Jean Quatremer : Vous avez de la chance en Suisse que comme les votations vont arriver en septembre, les gens vont penser aux vacances et se dire que c’est quand même pas mal de pouvoir circuler librement.
Pauvre Jean Quatremer, les Suisses sont des êtres adultes qui pensent plus loin et profondément que vous ne pouvez le concevoir.
Un seul exemple, en votation populaire, les Suisses ont refusé une sixième semaine de vacances obligatoires pour tous… ça vous en bouche un coin M. Jean Quatremer ?

Rire de satisfaction d’Esther Coquoz, qui s’adresse à Michel Guillaume : Les gens vont penser aux vacances, et se dire que c’était pas mal, ou vont peut-être se rappeler d’autres choses, comme la collaboration que la Suisse a pu avoir avec l’Union européenne ?
Mme Coquoz, comme d’habitude vous vous oubliez et sortez sans vergogne de votre rôle… comme c’est une coutume à la RTS.

Michel Guillaume : Je suis très ouvert.
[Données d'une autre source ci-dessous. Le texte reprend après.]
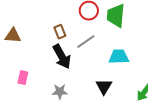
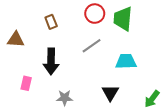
brown rectangle: (60, 32) -> (51, 22), moved
black arrow: (62, 57) -> (51, 61), moved, turned 30

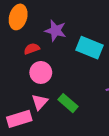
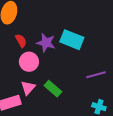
purple star: (55, 31) -> (46, 43), moved
red semicircle: (32, 49) -> (21, 41), turned 80

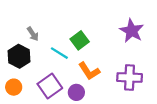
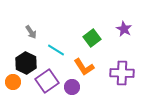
purple star: (132, 31) -> (124, 29), size x0.7
green square: (80, 40) -> (92, 38), moved
black hexagon: (19, 56) -> (26, 63), moved

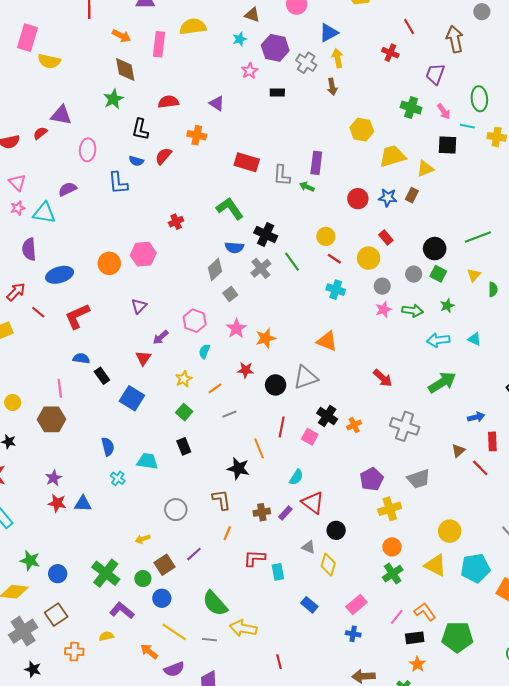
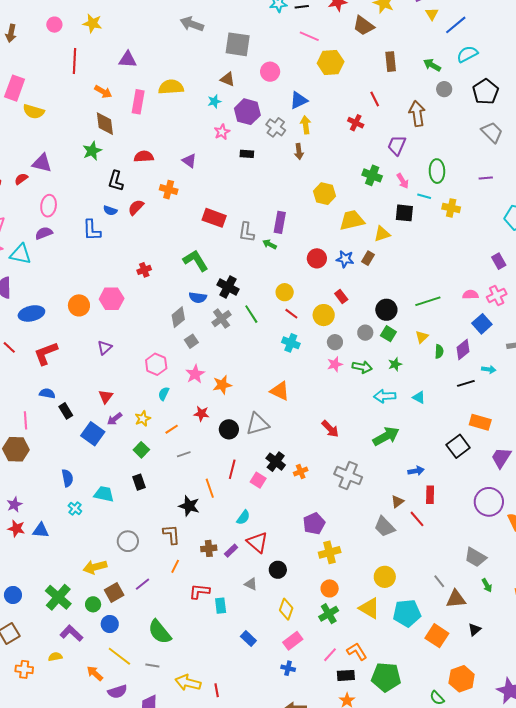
pink ellipse: (88, 150) -> (49, 206), moved
purple arrow: (161, 337) -> (115, 419), moved
gray trapezoid: (419, 479) -> (385, 527), moved, turned 60
yellow arrow: (143, 539) -> (95, 567), size x1.6
yellow diamond: (328, 565) -> (286, 609), moved
yellow arrow: (243, 628) -> (188, 683), moved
J’aimerais bien que les relations entre la Suisse et l’Union européenne s’améliorent grâce à l’excellente collaboration, hormis un ou deux couacs, auxquelles on a pu assister.
La bien-pensance appelle « couacs » le fait qu’au plus fort de la progression de la pandémie, des pays voisins ont retenu/volé des masques et des désinfectants destinés à la Suisse ; à cause de cela, il y a eu un surplus de malades et de morts parce que des soignants n’ont pas eu suffisamment de matériel pour se protéger.

Michel Guillaume : Durant cette crise du coronavirus, la Suisse a accueilli plusieurs dizaines de patients français. C’est toujours du goodwill en plus. Cela dit, l’UE attend de la Suisse qu’elle signe cet accord, que la Suisse n’a jamais voulu signer et dont elle voudrait maintenant rediscuter plusieurs points qui lui semblent très défavorables.